Dataset records ::
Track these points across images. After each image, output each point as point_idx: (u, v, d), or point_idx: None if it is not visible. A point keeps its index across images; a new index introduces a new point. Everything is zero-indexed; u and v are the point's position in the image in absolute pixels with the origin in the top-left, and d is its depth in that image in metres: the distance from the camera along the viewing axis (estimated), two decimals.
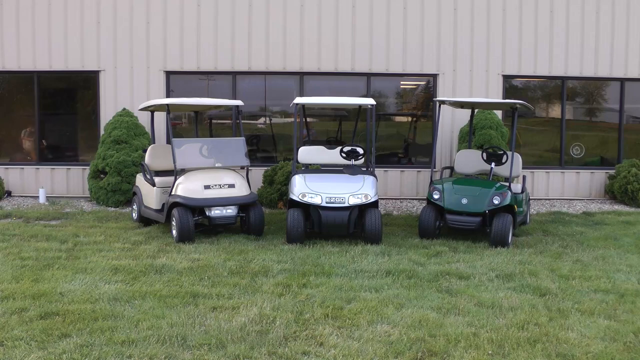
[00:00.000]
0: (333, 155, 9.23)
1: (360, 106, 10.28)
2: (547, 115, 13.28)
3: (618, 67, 12.46)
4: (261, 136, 12.90)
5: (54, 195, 12.06)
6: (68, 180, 12.27)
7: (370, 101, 8.95)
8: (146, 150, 9.76)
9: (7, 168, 12.31)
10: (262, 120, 12.87)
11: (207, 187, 8.43)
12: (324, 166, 9.54)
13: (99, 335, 4.76)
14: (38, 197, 11.69)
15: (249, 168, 9.32)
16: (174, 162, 8.56)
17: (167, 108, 8.97)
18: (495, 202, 8.28)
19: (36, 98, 12.25)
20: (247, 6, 12.04)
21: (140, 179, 9.64)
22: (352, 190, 8.24)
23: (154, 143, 10.32)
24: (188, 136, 11.92)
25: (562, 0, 12.22)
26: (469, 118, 10.60)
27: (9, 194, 12.17)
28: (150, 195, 9.15)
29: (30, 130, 12.45)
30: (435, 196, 8.53)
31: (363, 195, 8.23)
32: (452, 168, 10.17)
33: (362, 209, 8.30)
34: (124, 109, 11.56)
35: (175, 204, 8.32)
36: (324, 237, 8.41)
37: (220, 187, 8.52)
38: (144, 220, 9.37)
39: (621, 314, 5.46)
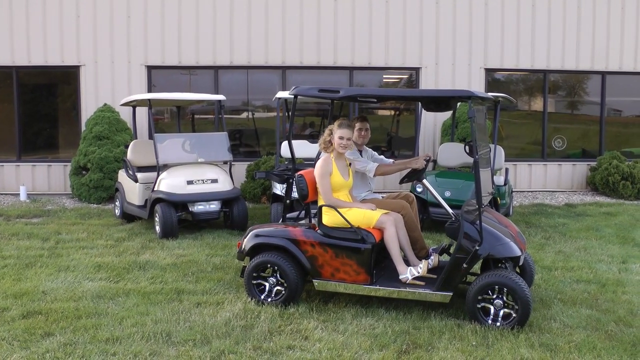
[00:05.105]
0: (316, 150, 9.18)
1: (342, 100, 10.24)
2: (530, 108, 13.39)
3: (599, 61, 12.59)
4: (244, 131, 12.84)
5: (35, 193, 11.90)
6: (49, 177, 12.10)
7: None
8: (128, 145, 9.68)
9: None
10: (244, 114, 12.80)
11: (190, 182, 8.38)
12: (307, 160, 9.53)
13: (83, 334, 4.71)
14: (19, 194, 11.52)
15: (232, 163, 9.28)
16: (157, 157, 8.50)
17: (149, 103, 8.88)
18: None
19: (15, 94, 12.04)
20: (228, 0, 11.95)
21: (122, 175, 9.55)
22: None
23: (136, 139, 10.22)
24: (170, 131, 11.82)
25: None
26: (451, 111, 10.64)
27: None
28: (132, 191, 9.07)
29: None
30: (419, 189, 8.56)
31: None
32: (435, 161, 10.21)
33: None
34: (105, 104, 11.41)
35: (158, 200, 8.26)
36: None
37: (203, 182, 8.47)
38: (127, 217, 9.29)
39: (602, 304, 5.53)
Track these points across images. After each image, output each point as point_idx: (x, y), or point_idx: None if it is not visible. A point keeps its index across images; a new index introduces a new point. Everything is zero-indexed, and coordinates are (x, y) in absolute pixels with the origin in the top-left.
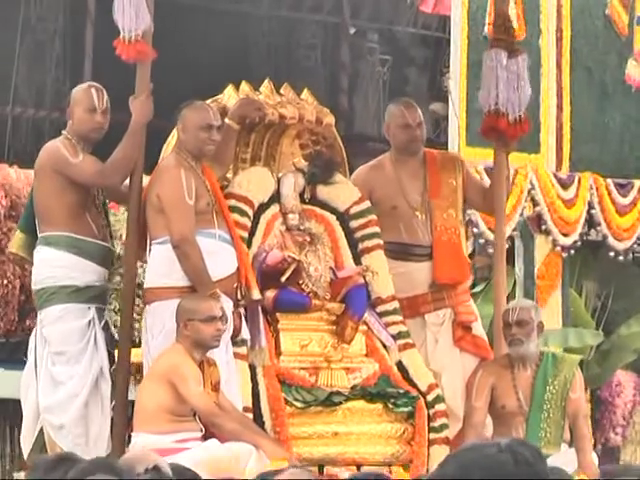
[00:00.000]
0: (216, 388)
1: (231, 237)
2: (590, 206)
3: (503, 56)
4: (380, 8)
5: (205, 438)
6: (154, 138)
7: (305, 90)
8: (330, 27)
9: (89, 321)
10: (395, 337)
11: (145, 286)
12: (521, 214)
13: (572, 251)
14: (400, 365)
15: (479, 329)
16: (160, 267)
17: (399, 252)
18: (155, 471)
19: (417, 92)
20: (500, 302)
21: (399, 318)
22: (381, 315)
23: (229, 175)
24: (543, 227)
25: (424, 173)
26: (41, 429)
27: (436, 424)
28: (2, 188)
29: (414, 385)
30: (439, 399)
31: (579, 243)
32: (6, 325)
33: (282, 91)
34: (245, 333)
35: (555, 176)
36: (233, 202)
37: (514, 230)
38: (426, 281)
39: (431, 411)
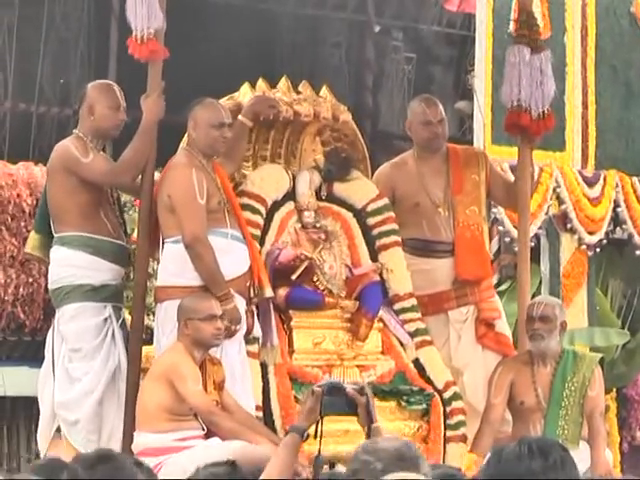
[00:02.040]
0: (220, 387)
1: (243, 235)
2: (616, 204)
3: (526, 52)
4: (405, 6)
5: (207, 437)
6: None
7: (324, 87)
8: (355, 25)
9: (105, 319)
10: (412, 334)
11: (157, 284)
12: (547, 212)
13: (598, 249)
14: (417, 362)
15: (503, 326)
16: (173, 266)
17: (422, 249)
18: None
19: (442, 90)
20: (524, 300)
21: (417, 315)
22: (398, 312)
23: (247, 172)
24: (569, 225)
25: (447, 169)
26: (58, 427)
27: (452, 421)
28: (28, 187)
29: (431, 383)
30: (456, 396)
31: (605, 241)
32: (32, 324)
33: (300, 88)
34: (257, 331)
35: (581, 174)
36: (246, 200)
37: (540, 228)
38: (449, 278)
39: (448, 408)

Your instructions ::
Reproduce the records, all of them, word for word; omit the pictures.

Reply to the exercise ::
Track these points across images. After each image, output each point as point_idx: (u, v, d), or point_idx: None if it is not visible. A point keeps its index across images; a new index introduces a new point. Everything is zero-indexed; u and v are the point's position in the image in absolute pixels with the origin in the top-left, and d is its depth in that image in metres: the distance from the camera along the viewing axis (estimated), two decimals.
[00:00.000]
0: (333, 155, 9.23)
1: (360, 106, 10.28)
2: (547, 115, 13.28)
3: (618, 67, 12.46)
4: (261, 136, 12.90)
5: (54, 195, 12.06)
6: (68, 180, 12.27)
7: (370, 101, 8.95)
8: (146, 150, 9.76)
9: (7, 168, 12.31)
10: (262, 120, 12.87)
11: (207, 187, 8.43)
12: (324, 166, 9.54)
13: (99, 335, 4.76)
14: (38, 197, 11.69)
15: (249, 168, 9.32)
16: (174, 162, 8.56)
17: (167, 108, 8.97)
18: (495, 202, 8.28)
19: (36, 98, 12.25)
20: (247, 6, 12.04)
21: (140, 179, 9.64)
22: (352, 190, 8.24)
23: (154, 143, 10.32)
24: (188, 136, 11.92)
25: (562, 0, 12.22)
26: (469, 118, 10.60)
27: (9, 194, 12.17)
28: (150, 195, 9.15)
29: (30, 130, 12.45)
30: (435, 196, 8.53)
31: (363, 195, 8.23)
32: (452, 168, 10.17)
33: (362, 209, 8.30)
34: (124, 109, 11.56)
35: (175, 204, 8.32)
36: (324, 237, 8.41)
37: (220, 187, 8.52)
38: (144, 220, 9.37)
39: (621, 314, 5.46)
[00:05.105]
0: (316, 150, 9.18)
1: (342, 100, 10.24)
2: (530, 108, 13.39)
3: (599, 61, 12.59)
4: (244, 131, 12.84)
5: (35, 193, 11.90)
6: (49, 177, 12.10)
7: None
8: (128, 145, 9.68)
9: None
10: (244, 114, 12.80)
11: (190, 182, 8.38)
12: (307, 160, 9.53)
13: (83, 334, 4.71)
14: (19, 194, 11.52)
15: (232, 163, 9.28)
16: (157, 157, 8.50)
17: (149, 103, 8.88)
18: None
19: (15, 94, 12.04)
20: (228, 0, 11.95)
21: (122, 175, 9.55)
22: None
23: (136, 139, 10.22)
24: (170, 131, 11.82)
25: None
26: (451, 111, 10.64)
27: None
28: (132, 191, 9.07)
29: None
30: (419, 189, 8.56)
31: None
32: (435, 161, 10.21)
33: None
34: (105, 104, 11.41)
35: (158, 200, 8.26)
36: None
37: (203, 182, 8.47)
38: (127, 217, 9.29)
39: (602, 304, 5.53)
Track these points across images. After each image, output each point as point_idx: (x, y), or point_idx: None if it is not visible. A point keeps its index across images; a new index introduces a new point. Everything is zero-indexed, and coordinates are (x, y) in absolute pixels with the origin in the top-left.
[00:00.000]
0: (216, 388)
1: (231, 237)
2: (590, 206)
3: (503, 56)
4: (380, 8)
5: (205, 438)
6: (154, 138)
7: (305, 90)
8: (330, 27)
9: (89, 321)
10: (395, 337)
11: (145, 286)
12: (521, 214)
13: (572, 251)
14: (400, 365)
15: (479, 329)
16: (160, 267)
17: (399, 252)
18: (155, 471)
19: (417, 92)
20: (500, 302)
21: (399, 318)
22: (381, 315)
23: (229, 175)
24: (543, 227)
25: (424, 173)
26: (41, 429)
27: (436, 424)
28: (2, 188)
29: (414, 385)
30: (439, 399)
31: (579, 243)
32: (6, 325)
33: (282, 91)
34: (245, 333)
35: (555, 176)
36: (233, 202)
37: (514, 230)
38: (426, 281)
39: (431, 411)
[00:02.040]
0: (220, 387)
1: (243, 235)
2: (616, 204)
3: (526, 52)
4: (405, 6)
5: (207, 437)
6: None
7: (324, 87)
8: (355, 25)
9: (105, 319)
10: (412, 334)
11: (157, 284)
12: (547, 212)
13: (598, 249)
14: (417, 362)
15: (503, 326)
16: (173, 266)
17: (422, 249)
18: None
19: (442, 90)
20: (524, 300)
21: (417, 315)
22: (398, 312)
23: (247, 172)
24: (569, 225)
25: (447, 169)
26: (58, 427)
27: (452, 421)
28: (28, 187)
29: (431, 383)
30: (456, 396)
31: (605, 241)
32: (32, 324)
33: (300, 88)
34: (257, 331)
35: (581, 174)
36: (246, 200)
37: (540, 228)
38: (449, 278)
39: (448, 408)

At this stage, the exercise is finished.